対象は、川口市内にある既存の分譲マンション(設計、施工段階にあるマンション、賃貸マンションは対象外)。認定の有効期間は認定日及び更新日から2年間。
認定を受けたマンションは、2025年6月11日現在3件。3件のうち2件は更新。

関西圏
大阪府 防災力強化マンション

大阪府の認定プレート仕様
概要
- 防災性の向上と災害に強い良質なマンション整備を誘導するため、耐震性や耐火性など建物の安全性に関する基準に適合することに加え、被災時の生活維持に求められる設備・施設等の整備など、防災力が強化されたマンションを大阪府が認定する制度。12年12月3日要綱施行。
認定状況:8件(23年3月14日現在)

メモ
- 大阪市に3年遅れて創設された制度。大阪市以外の府内が対象。
- 60mを超える超高層建築物における長周期地震動対策については、現在国で検討しており、その検討結果が示されていないため、現時点では認定対象外とされている(よくあるご質問Q24|大阪府)。
- 小規模賃貸(総戸数25戸、5階建て、高槻市)が18年5月31日に認定されて以降、5年ぶりに1件追加。PR不足なのか、認定メリット(住宅ローンの金利引き下げ等)に魅力が感じられないのか……。
大阪市 防災力強化マンション

大阪市の認定プレート(設置例)
概要
- 防災性の向上と災害に強い良質なマンションの整備を誘導するため、耐震性や耐火性など建物の安全性に関する基準に適合することに加え、被災時の生活維持に求められる設備・施設等の整備、住民による日常的な防災活動等の実施など、ハード・ソフト両面で防災力が強化されたマンションを大阪市が認定する制度。

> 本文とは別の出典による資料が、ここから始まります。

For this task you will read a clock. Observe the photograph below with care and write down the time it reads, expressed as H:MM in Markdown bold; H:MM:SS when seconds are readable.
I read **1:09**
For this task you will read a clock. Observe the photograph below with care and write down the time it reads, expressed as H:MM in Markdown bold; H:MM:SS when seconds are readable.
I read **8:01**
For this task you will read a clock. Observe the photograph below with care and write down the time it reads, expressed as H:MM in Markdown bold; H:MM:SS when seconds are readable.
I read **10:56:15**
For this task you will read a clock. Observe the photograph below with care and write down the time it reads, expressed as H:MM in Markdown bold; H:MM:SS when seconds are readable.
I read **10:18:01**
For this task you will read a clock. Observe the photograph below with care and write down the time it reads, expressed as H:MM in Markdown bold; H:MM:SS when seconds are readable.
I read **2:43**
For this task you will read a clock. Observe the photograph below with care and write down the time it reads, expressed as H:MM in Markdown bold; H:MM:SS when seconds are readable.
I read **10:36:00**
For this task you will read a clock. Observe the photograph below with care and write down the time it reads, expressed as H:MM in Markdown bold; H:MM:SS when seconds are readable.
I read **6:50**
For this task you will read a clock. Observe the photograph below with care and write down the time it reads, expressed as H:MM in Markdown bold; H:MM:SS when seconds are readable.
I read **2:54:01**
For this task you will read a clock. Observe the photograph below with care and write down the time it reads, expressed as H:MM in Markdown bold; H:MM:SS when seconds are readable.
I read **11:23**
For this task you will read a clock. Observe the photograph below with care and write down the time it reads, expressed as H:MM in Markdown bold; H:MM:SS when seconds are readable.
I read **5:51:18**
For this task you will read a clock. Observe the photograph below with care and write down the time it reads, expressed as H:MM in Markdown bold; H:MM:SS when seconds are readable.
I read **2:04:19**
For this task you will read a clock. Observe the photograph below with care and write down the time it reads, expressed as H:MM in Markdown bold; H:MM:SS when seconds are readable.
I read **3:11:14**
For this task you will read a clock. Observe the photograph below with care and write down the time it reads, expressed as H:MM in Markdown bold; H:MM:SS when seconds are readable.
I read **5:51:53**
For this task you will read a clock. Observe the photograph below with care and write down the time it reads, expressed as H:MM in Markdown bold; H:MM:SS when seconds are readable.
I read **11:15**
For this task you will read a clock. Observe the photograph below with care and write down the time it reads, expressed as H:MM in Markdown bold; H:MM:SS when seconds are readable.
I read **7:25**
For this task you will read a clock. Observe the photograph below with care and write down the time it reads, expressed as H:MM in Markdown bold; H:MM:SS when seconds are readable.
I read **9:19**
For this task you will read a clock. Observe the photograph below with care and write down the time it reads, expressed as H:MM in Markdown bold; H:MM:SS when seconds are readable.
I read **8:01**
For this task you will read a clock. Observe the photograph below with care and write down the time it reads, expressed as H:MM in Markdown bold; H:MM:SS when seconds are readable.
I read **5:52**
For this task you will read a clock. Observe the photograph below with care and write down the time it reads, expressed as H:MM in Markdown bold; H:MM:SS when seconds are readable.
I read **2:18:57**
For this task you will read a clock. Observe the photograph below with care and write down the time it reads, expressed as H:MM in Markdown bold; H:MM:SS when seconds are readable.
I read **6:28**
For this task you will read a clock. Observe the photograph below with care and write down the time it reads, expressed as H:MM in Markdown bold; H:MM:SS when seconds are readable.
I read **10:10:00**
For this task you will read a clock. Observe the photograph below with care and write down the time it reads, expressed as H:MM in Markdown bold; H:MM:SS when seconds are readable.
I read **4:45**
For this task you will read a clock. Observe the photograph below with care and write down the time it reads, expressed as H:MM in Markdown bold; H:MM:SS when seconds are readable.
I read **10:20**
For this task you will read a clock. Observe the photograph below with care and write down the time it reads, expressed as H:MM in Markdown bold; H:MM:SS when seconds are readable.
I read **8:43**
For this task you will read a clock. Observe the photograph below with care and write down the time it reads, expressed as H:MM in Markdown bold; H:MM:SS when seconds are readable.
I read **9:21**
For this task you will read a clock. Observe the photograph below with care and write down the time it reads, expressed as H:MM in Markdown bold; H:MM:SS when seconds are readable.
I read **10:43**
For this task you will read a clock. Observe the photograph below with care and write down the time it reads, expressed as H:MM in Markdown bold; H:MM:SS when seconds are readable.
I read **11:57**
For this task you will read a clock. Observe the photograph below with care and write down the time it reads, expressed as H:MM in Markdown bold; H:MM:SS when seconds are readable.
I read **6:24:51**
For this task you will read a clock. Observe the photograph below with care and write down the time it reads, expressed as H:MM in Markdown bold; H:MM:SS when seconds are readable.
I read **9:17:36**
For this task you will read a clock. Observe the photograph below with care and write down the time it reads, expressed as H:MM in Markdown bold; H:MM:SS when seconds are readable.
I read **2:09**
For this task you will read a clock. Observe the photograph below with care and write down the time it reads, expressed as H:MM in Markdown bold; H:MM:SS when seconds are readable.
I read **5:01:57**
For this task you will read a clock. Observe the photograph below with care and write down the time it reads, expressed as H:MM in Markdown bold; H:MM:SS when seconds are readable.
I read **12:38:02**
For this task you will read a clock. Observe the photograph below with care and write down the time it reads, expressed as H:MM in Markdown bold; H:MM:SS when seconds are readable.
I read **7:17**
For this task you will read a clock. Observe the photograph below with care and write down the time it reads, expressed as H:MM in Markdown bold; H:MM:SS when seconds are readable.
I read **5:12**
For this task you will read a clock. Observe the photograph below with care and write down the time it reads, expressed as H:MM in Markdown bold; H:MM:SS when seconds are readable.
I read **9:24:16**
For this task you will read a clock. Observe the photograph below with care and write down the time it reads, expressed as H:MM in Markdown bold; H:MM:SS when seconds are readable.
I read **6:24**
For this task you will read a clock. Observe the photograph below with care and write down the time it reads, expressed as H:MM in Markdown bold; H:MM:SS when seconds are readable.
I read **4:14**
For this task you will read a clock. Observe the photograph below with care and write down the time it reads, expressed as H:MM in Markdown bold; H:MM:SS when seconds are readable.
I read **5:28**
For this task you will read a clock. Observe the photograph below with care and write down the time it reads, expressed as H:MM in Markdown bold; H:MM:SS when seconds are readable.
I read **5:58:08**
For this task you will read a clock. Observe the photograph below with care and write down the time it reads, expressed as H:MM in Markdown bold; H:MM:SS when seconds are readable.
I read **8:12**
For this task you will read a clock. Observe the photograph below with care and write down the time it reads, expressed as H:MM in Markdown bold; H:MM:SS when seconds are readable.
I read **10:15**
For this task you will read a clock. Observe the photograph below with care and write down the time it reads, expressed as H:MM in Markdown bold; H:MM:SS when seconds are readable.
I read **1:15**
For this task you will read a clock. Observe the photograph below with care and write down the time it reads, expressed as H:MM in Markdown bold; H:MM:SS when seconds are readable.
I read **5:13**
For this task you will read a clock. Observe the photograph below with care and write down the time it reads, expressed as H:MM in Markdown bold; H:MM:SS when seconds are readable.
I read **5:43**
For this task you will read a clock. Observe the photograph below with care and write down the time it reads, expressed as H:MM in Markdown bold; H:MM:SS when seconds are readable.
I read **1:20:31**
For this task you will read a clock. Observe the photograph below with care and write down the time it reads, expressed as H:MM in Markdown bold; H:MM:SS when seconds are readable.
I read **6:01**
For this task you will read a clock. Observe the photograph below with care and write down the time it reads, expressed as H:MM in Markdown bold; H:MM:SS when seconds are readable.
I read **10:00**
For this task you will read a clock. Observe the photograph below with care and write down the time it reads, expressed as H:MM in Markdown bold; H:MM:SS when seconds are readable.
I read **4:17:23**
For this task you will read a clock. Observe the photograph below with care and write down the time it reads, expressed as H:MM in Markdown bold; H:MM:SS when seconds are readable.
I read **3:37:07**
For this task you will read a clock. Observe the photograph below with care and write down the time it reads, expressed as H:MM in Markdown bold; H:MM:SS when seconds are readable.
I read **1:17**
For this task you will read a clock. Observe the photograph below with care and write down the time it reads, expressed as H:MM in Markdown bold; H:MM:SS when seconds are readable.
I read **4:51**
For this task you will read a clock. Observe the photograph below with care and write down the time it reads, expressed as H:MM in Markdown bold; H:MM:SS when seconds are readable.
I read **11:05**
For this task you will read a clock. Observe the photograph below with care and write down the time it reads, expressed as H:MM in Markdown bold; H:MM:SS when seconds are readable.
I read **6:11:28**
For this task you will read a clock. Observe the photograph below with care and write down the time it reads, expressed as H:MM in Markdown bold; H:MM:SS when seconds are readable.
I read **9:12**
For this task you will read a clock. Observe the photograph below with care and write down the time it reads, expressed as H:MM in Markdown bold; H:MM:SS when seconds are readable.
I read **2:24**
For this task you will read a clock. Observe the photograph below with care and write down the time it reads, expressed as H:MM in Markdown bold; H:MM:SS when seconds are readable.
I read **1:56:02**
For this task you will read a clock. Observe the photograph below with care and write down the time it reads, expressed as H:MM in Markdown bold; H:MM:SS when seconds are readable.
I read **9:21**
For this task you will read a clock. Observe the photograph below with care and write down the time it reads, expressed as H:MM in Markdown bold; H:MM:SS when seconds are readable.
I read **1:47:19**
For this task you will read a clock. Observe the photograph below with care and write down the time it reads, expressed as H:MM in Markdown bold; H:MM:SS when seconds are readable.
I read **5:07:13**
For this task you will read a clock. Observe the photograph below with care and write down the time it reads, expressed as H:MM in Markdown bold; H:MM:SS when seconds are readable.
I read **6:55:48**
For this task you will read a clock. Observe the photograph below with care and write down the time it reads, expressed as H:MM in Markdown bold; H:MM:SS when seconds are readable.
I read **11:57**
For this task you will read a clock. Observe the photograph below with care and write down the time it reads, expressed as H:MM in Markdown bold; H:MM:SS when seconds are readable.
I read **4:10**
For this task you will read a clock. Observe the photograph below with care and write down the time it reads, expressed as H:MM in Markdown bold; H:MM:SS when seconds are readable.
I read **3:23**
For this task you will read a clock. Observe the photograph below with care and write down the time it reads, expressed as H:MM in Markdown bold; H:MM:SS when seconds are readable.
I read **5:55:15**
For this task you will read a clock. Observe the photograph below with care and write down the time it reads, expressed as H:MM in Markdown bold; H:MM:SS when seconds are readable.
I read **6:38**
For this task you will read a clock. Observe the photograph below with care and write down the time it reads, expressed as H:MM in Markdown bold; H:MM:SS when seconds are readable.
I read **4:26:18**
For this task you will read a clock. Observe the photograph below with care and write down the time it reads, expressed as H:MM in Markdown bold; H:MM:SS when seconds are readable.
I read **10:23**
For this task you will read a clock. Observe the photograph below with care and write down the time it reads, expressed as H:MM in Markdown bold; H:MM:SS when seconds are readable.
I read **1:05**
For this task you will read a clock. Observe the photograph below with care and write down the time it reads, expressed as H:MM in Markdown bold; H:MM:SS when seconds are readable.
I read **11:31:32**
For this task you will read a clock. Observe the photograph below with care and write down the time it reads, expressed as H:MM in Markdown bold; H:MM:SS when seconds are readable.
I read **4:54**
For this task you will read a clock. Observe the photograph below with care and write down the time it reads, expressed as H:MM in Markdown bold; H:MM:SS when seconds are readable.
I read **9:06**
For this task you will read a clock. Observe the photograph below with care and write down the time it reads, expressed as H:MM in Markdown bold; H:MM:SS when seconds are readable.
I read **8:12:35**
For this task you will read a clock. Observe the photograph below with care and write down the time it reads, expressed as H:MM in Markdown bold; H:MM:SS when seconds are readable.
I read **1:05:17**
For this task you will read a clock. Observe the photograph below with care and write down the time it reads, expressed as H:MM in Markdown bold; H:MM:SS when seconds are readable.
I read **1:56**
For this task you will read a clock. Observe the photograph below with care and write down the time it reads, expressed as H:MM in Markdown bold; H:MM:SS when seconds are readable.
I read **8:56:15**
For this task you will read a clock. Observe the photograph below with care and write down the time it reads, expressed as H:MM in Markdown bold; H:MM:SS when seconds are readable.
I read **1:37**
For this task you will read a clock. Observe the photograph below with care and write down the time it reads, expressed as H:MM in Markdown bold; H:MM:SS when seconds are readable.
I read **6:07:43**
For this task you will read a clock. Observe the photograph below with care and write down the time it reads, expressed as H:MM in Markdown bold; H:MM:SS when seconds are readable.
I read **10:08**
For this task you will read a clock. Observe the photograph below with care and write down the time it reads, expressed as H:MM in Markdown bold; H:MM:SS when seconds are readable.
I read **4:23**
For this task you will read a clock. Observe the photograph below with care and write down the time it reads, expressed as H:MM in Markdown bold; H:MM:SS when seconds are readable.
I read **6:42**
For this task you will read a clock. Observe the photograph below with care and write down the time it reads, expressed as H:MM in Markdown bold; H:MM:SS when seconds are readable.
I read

09年5月19日要綱施行(09年8月から受付開始)。
- 同要綱・基準とも頻繁に改正されている。直近の改正は24年4月1日(24年8月16現在)。
認定状況:58件(25年1月14日現在)

メモ
- 要綱・基準とも頻繁に改正されている割には、認定件数増えず。
岡山市 防災力向上マンション認定制度
マンションにおける防災対策の推進と地域とのつながりを高めるため、防災組織の設置や防災マニュアルの作成、地域への一時的な避難場所の提供など、ソフト面の防災対策に積極的に取り組むマンションを「岡山市防災力向上マンション」として認定。
2024年4月1日に創設された。
対象は、2以上の住⼾を有した3階建て以上の建築物(分譲・賃貸を問わない)。
認定を受けたマンションは、2024年9月9日現在3件。
その他
杜の都 防災力向上マンション

認定マーク(6つ星の例)
概要
- マンションにおける防災活動のさらなる充実や建物性能の向上を図ることを目的に、マンションの防災力を独自に仙台市が認定する制度。
認定状況:64件(24年7月18日現在)

※上図は、「防災性能」認定マンションを対象とした。「防災活動」のみの認定マンションは含まれてない。
メモ
- マンションの防災力を6つ星(「防災性能」「防災活動」それぞれ最大で3つ星)で認定するという手法が特徴。
- 要綱・要領・基準とも頻繁に改正されているが、認定件数は21年以降あまり増えていない。
主な自治体の「防災対応マンション」認定件数の比較
主な自治体の「防災対応マンション」の累計認定件数の推移を次図に示す。
東京都の件数が突出していることが分かる。これは2023年1月に「東京都LCP住宅」から「東京とどまるマンション」に制度を変更したことの影響が大きい。
横浜市、大阪市、仙台市の累計登録件数はほとんど伸びておらず60件に届かない。大阪府に至ってはたったの8件。

※仙台市は、「防災性能」認定マンションを対象とし、「防災活動」のみの認定マンションは含まれてない。